--- Start PAGE TEXT ---
Furthermore, the comparison with the worst-performing model, LSTM, underscores the robustness of the ICIAL model. The data presented in Table 6 and the visualization results in Fig 7(a) demonstrate that LSTM’s predictions exhibit significant deviations from the actual values during periods of high volatility. In contrast, ICIAL’s nMAE and RMSE are 9.3% and 8.0% lower than those of LSTM, respectively. This indicates that LSTM has a limited capacity to capture complex, high-dimensional temporal dependencies, whereas ICIAL’s architectural design allows it to adapt more effectively to rapid changes, thereby significantly reducing prediction errors.
To thoroughly evaluate the predictive performance of the ICIAL model in real-world scenarios, comparative experiments were conducted under three different lighting conditions: gradual lighting, fluctuating lighting, and intense lighting.
--- End PAGE TEXT ---
--- Start DATA EXCERPTS ---
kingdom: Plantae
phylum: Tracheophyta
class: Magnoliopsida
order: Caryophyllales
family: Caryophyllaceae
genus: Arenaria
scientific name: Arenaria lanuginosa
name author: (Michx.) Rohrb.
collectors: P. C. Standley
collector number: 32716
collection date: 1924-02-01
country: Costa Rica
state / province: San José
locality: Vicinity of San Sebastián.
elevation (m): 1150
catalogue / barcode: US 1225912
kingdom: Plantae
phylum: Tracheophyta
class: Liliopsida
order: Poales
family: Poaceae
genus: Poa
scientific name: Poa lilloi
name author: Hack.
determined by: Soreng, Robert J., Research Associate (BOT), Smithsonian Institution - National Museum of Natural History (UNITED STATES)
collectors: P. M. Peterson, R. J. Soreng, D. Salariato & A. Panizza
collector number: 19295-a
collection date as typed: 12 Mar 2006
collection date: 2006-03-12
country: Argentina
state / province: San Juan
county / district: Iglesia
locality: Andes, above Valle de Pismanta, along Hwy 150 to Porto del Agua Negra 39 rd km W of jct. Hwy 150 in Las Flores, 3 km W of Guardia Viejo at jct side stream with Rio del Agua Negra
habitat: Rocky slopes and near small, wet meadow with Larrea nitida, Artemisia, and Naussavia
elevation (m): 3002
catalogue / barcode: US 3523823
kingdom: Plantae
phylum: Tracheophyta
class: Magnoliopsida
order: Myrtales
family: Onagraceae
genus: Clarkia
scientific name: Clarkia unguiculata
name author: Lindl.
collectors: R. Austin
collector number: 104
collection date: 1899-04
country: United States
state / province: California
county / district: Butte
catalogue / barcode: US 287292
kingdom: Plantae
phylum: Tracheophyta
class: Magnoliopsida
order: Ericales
--- End DATA EXCERPTS ---
> _PROBLEMS TO WORK ON_:
1: In the passage on the ICIAL model, how much lower are ICIAL's nMAE and RMSE than LSTM's?
2: Please continue the passage on the ICIAL model from its final sentence.
None of the entries are needed here.

> _ANSWERS TO THE PROBLEMS_:
1: ICIAL's nMAE is 9.3% lower and its RMSE is 8.0% lower than LSTM's.

2:
As shown in Table 7, the prediction accuracy of the ICIAL model surpasses that of all benchmark models under stable, fluctuating, and highly variable lighting conditions. Notably, under highly variable conditions characterized by significant lighting fluctuations, the performance enhancement of the ICIAL model is particularly pronounced, with its MAE and RMSE optimized by approximately 2.3% and 3.5%, respectively, compared to the LSTM model. Among the benchmark models, the DA-GRU model demonstrates relatively strong performance under fluctuating conditions, outperforming all other models except for ICIAL, with an MAE of 0.0249 kW, representing a 50.1% reduction compared to the ITransformer model. However, the overall predictive performance of the DA-GRU model remains inferior to that of the ICIAL model. This discrepancy primarily arises from the DA-GRU model’s limited adaptability to rapid fluctuations, inadequate extraction of short-term variational features, and its tendency to overfit long-term trends.
In contrast, the outstanding performance of the ICIAL model under these complex conditions can be primarily attributed to its synergistic high- and low-frequency prediction model, as well as the IRPE mechanism integrated into its architecture. These innovations allow the ICIAL model to more effectively capture the intricate multi-dimensional features of photovoltaic power data and adapt to its inherent variability and non-linear dynamics, thereby significantly enhancing prediction accuracy.
5.2.3 Multi-step ahead forecasting.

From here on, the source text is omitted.